UK Restaurants, Pubs And Bars See Strong December Sales

By Robert McHugh
UK Restaurants, Pubs And Bars See Strong December Sales

The top hospitality groups in Britain generated year-on-year sales growth of 8.8% in December, according to the latest CGA RSM Hospitality Business Tracker.

This strong result ended a solid 2023 for managed pubs, bars and restaurants in the UK, which collectively achieved like-for-like growth in every month.

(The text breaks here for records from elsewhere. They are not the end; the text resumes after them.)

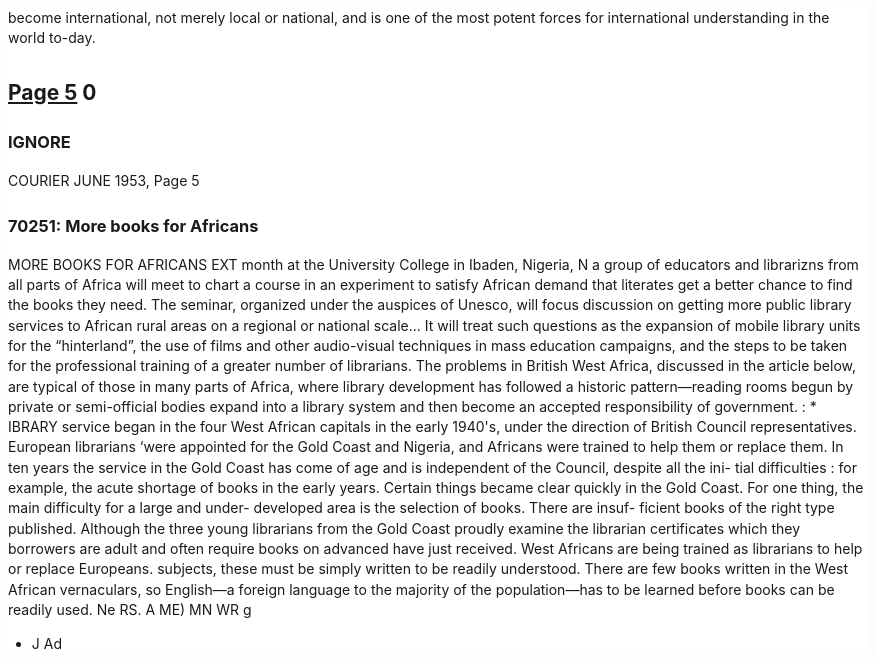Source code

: become international, not merely 
local or national, and is one of the 
most potent forces for international 
understanding in the world to-day.

## [Page 5](https://demo.humlab.umu.se/courier/070250engo.pdf#page=5) 0

### IGNORE

COURIER JUNE 1953, Page 5 


### 70251: More books for Africans

MORE BOOKS FOR AFRICANS 
EXT month at the University College in Ibaden, Nigeria, 
N a group of educators and librarizns from all parts of 
Africa will meet to chart a course in an experiment to 
satisfy African demand that literates get a better chance to 
find the books they need. The seminar, organized under the 
auspices of Unesco, will focus discussion on getting more 
public library services to African rural areas on a regional 
or national scale... It will treat such questions as the 
expansion of mobile library units for the “hinterland”, the 
use of films and other audio-visual techniques in mass 
education campaigns, and the steps to be taken for the 
professional training of a greater number of librarians. 
The problems in British West Africa, discussed in the article 
below, are typical of those in many parts of Africa, where 
library development has followed a historic pattern—reading 
rooms begun by private or semi-official bodies expand into a 
library system and then become an accepted responsibility of 
government. : 
* 
IBRARY service began in the four West African capitals 
in the early 1940's, under the direction of British 
Council representatives. European librarians ‘were 
appointed for the Gold Coast and Nigeria, and Africans 
were trained to help them or replace them. 
In ten years the service in the Gold Coast has come of 
age and is independent of the Council, despite all the ini- 
tial difficulties : for example, the acute shortage of books 
in the early years. 
Certain things became clear quickly in the Gold Coast. 
For one thing, the main difficulty for a large and under- 
developed area is the selection of books. There are insuf- 
ficient books of the right type published. Although the three young librarians from the Gold Coast proudly examine the librarian certificates which they 
borrowers are adult and often require books on advanced have just received. West Africans are being trained as librarians to help or replace Europeans. 
subjects, these must be simply written to be readily 
understood. There are few books written in the West 
African vernaculars, so English—a foreign language to 
the majority of the population—has to be learned before 
books can be readily used. 
Ne RS. 
A 
ME) 
MN 
WR
g 
* J
 Ad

December’s figure is a sharp increase from 4.0% in November, and more than double the current rate of inflation in the UK, as measured by the Consumer Price Index.

‘Quieter Trading Months’

“December’s tracker numbers show the enduring appeal of pubs, bars and restaurants over the festive season,” said Karl Chessell, director of hospitality operators and food, EMEA, at CGA by NIQ.

“They are a welcome sign that pressure on consumers’ spending may be easing, and the extra revenue is vital to groups as we enter quieter trading months.”


London In Lead

For the 12th time in the last 13 months, the tracker shows that growth in London was higher than it was elsewhere.

Group sales within the M25 in December were 11.2% up on last year, compared to an 8.1% increase outside it.

‘Train Strikes’

“London’s pubs and restaurants emerge as clear winners when it comes to festive trade for 2023,” said Paul Newman, head of leisure and hospitality at RSM UK.

“In 2022, train strikes sucked demand out of the sector, and these like-for-like sales numbers are reflective of the first proper Christmas for operators post-Covid.

“Restaurants inside the M25 enjoyed like-for-like growth of 11.8%, with pubs not far behind, at 11.5%.”


‘Lower Footfall’

RSM has warned that ‘casualties’ look inevitable in hospitality in the coming months, as hikes in national living wages and business rates from April make more businesses ‘unviable’.

“A bumper Christmas doesn’t resolve ongoing challenges for the sector, particularly for smaller independent operators, as they struggle to cope with the growing cost of borrowing, energy bills, and ingredients,” said Newman.

“The first quarter is always a particularly acute time for the hospitality sector, with lower footfall, quarterly rent payments and higher VAT bills, which have already been blamed for the closure of several high-profile restaurants.”